Atlanta Back in the Spotlight as New Prosecutor Takes Over Trump Election Case After Willis Removal
- MetroMatters
- Nov 15, 2025
- 3 min read
ATLANTA — Metro Atlanta is once again at the center of national attention as the state’s top prosecutorial oversight agency has assumed control of the long-running 2020 election-interference case—marking yet another dramatic turn in a saga that has repeatedly pulled Fulton County’s justice system into the national political arena.

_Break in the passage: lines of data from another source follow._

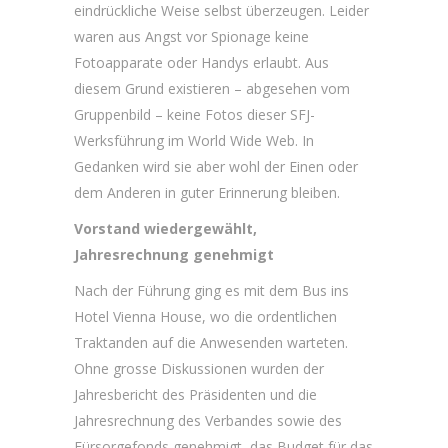
eindrückliche Weise selbst überzeugen. Leider
waren aus Angst vor Spionage keine
Fotoapparate oder Handys erlaubt. Aus
diesem Grund existieren – abgesehen vom
Gruppenbild – keine Fotos dieser SFJ-
Werksführung im World Wide Web. In
Gedanken wird sie aber wohl der Einen oder
dem Anderen in guter Erinnerung bleiben.
Vorstand wiedergewählt,
Jahresrechnung genehmigt
Nach der Führung ging es mit dem Bus ins
Hotel Vienna House, wo die ordentlichen
Traktanden auf die Anwesenden warteten.
Ohne grosse Diskussionen wurden der
Jahresbericht des Präsidenten und die
Jahresrechnung des Verbandes sowie des
Fürsorgefonds genehmigt, das Budget für das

Pete Skandalakis, executive director of the Prosecuting Attorneys’ Council of Georgia, confirmed late Thursday that he will personally take over the case after multiple prosecutors across the state declined to step in. His appointment met a firm deadline set by Fulton County Superior Court Judge Scott McAfee, who ordered that a new prosecutor be named after District Attorney Fani Willis and her entire office were disqualified due to an ethics controversy.
The disqualification followed revelations that Willis had a romantic relationship with Nathan Wade, the special prosecutor she hired to lead the case. Defense lawyers argued that the relationship created an appearance of impropriety and financial conflict. Georgia’s appellate courts ultimately agreed, and when the state Supreme Court declined to intervene, Willis was formally removed from the high-profile prosecution.
Skandalakis now takes control of a sprawling investigative record that includes more than one hundred boxes of evidence and an eight-terabyte hard drive of interviews, documents, and digital files. He will determine whether to continue the case, narrow it, or drop some or all of the remaining prosecutions. While legal analysts acknowledge that prosecuting a sitting president may become legally challenging, other defendants—including high-ranking former officials—still face active charges.
This transition marks a pivotal moment not only for the case but for the public reputation of Atlanta’s judiciary. For years, conservatives across metro Atlanta have raised concerns that Fulton County’s justice system suffers from politicization and inconsistent standards. The Willis-Wade scandal, in their eyes, only reinforced suspicions that Republican defendants may be treated differently in the courts, particularly in cases with national implications.
But the significance of Fulton County extends well beyond the courtroom. As the population and economic engine of Georgia, the county is essential to winning statewide elections. Republicans may not carry Fulton County, but they rely heavily on the tens of thousands of votes they do secure here—and across the broader Atlanta metropolitan region—to remain competitive in gubernatorial, senatorial, and presidential races. Without those margins from Buckhead, Sandy Springs, North Fulton, and parts of Southeast Atlanta, statewide Republican victories would be mathematically impossible.
That reality heightens concerns about fairness and impartiality within the county’s judiciary. The Republican Party of Georgia is headquartered in Fulton County, and during major election cycles it is not uncommon for campaigns, party committees, and voter-protection teams to seek emergency relief from Fulton County courts—whether to keep polling locations open, address equipment failures, or challenge irregularities. In tight races, a single court order issued late at night can shape turnout, ballot acceptance, and ultimately the election outcome.
For conservatives in Atlanta, this makes judicial neutrality not just a legal matter but an electoral one. They argue that Republican voters—already a minority within Fulton County—must be confident that they will receive a fair hearing when issues arise. They also stress that candidates cannot afford to doubt the impartiality of a court system that often becomes the first and last stop for election-related disputes on Election Day.
With Skandalakis now at the helm of the state’s most closely watched prosecution, metro Atlanta once again finds itself under a national microscope. Whether the next phase of this case reinforces trust or deepens division will shape not only the future of the prosecution but the public’s faith in the integrity of Georgia’s legal system.
For a region that already decides presidential elections, swings razor-thin statewide races, and hosts the headquarters of the state GOP, the credibility of Fulton County’s justice institutions matters more than ever. And as this case moves forward—or doesn’t—the nation will be watching Atlanta closely to see whether the courts here are driven by the law or by politics.